Kamis, 10 Oktober 2013

Nahdliyin Diimbau Tak Memvonis Sesat Kelompok Lain

Sebagai organisasi Islam yang memegang teguh prinsip tasammuh, NU tak diperkenankan melabeli kata ”sesat” atau ”kafir” kepada kelompok berbeda. Sikap ini sekaligus untuk menghindari kekerasan fisik akibat perselisihan paham.
Pandangan ini muncul dalam Bahtsul Masail Nasional yang digelar Pengurus Pusat Lembaga Bahtsul Masail NU (LBMNU) di Pondok Pesantren al-Ihya’ Ulumaddin Kesugihan, Cilacap, Jawa Tengah, 8-9 Mei 2013.
Katib Aam PBNU KH Malik Madani menegaskan, istilah sesat dan menyesatkan (dlallun mudlill) sah secara agama. Tapi warga NU harus berhati-hati menyematkannya kepada sejumlah kelompok agama di Indonesia.
”Karena ketika label itu dilekatkan kepada sebuah kelompok seakan-akan kita telah memberikan lampu hijau kepada kelompok-kelompok penggemar tindakan anarkis untuk menghakimi kelompok yang diberi labeldlallun mudlill,” ujarnya saat membuka forum Bahtsul Masail.
Kiai Malik lalu bercerita tentang kedatangan sejumlah warga NU ke kantor PBNU. Mereka meminta PBNU mengeluarkan vonis sesat kepada kelompok-kelompok yang selama ini menyudutkan NU. Kiai Malik didampingi kiai lainnya tidak mengabulkan permintaan ini karena khawatir justru akan menimbulkan mudarat.

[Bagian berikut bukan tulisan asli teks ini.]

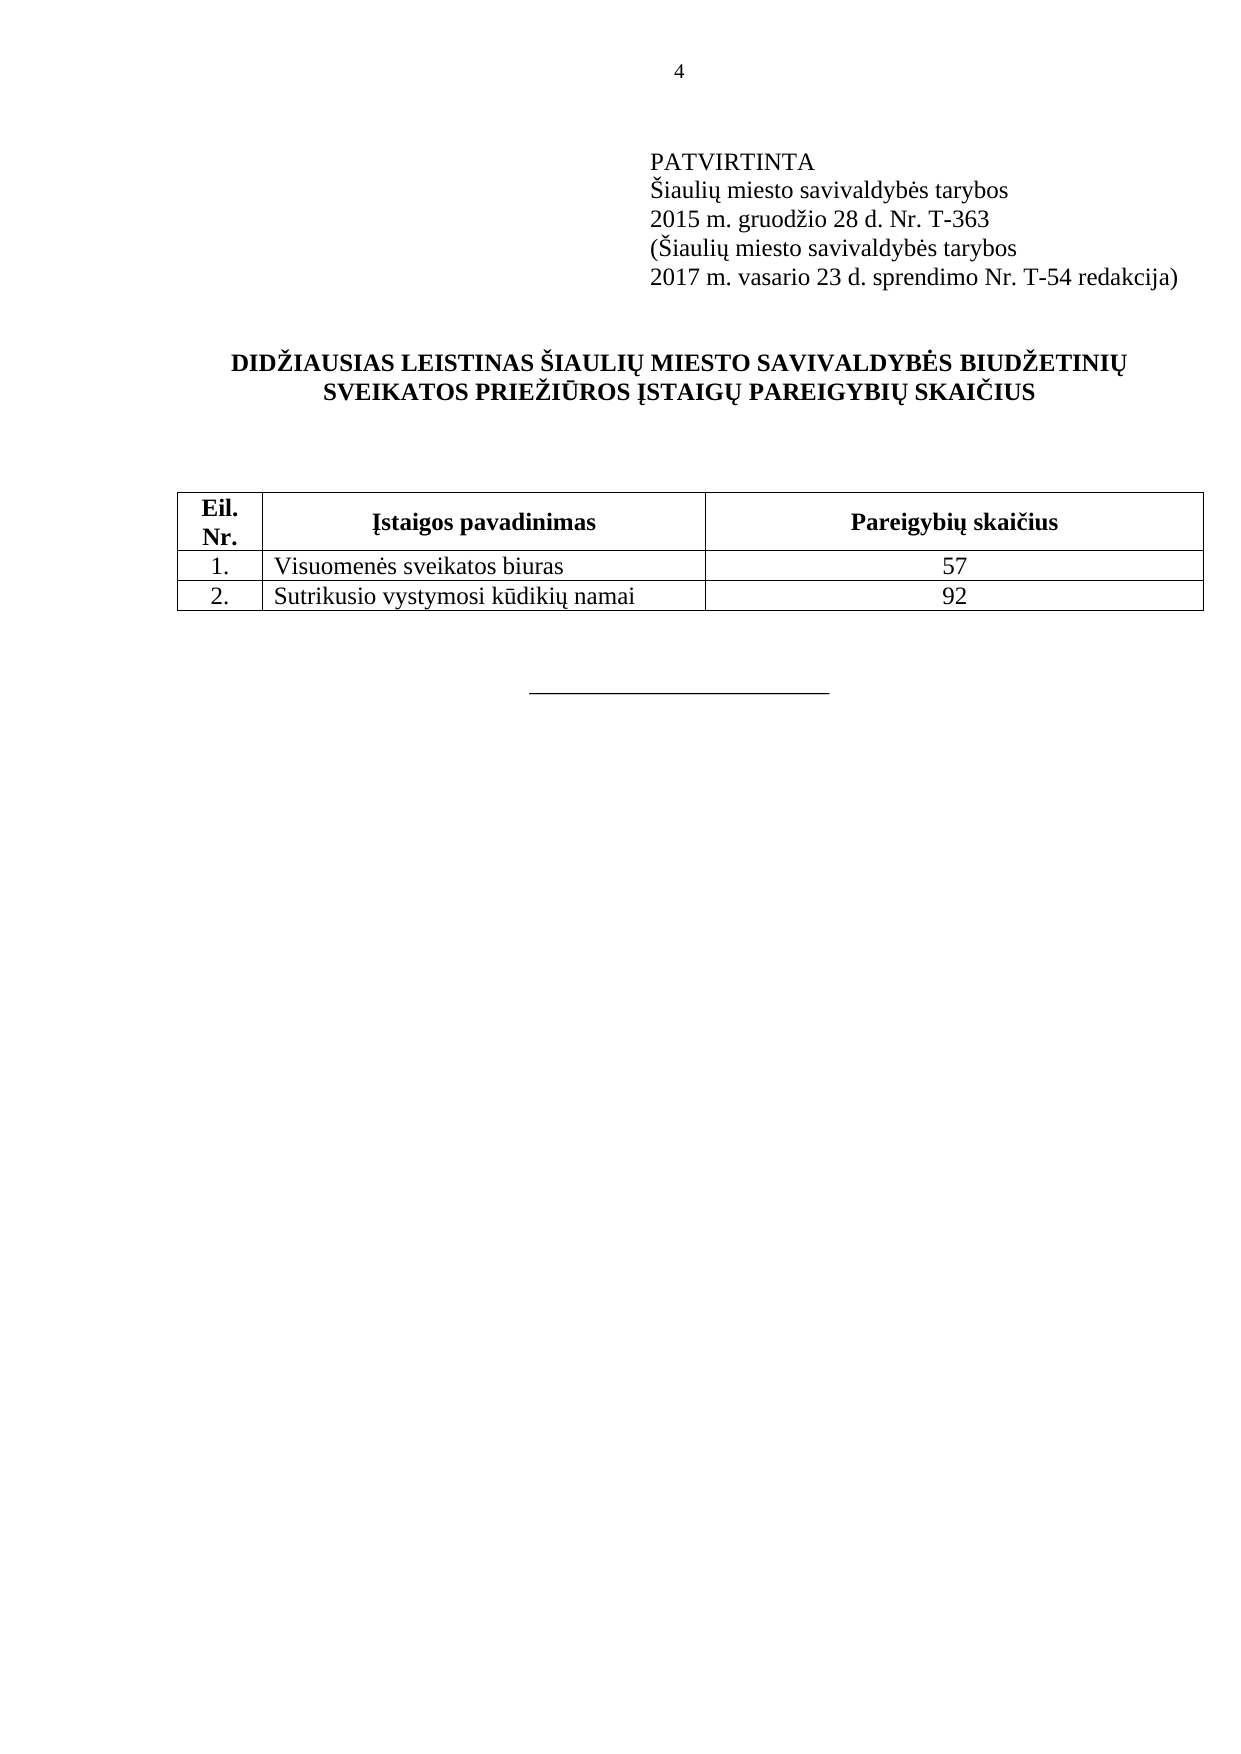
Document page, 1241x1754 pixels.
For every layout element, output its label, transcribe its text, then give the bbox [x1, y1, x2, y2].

text 2015 m. gruodžio 28 d. Nr. T-363 [650, 204, 1181, 233]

”Maka PBNU menghindari hal ini. Paling banter adalah bahwa paham yang tadi disinggung (penyudut paham NU, red) adalah paham yang tidak sejalan dengan akidah Ahlusunnah wal Jamaah,” tuturnya.
Di kesempatan yang sama, Rais Syuriyah PBNU KH Ahmad Ishomuddin menjelaskan, konsekuensi vonis sesat dan kafir adalah penghalalan darah (ibahatud dam). Karena, menurut Imam al-Ghazali, status ini menjadi urusan syari’at yang menghakimi seseorang berada di neraka Jahannam selama-lamanya.
”Artinya, orang yang mengikuti paham Ahlussunah wal Jamaah itu tidak boleh saling mengkafirkan. Ahlussunah wal Jamaah tidak diperkenankan membalas pengkafiran itu dengan mengkafirkan mereka yang berbeda dengan kita semua,” pintanya.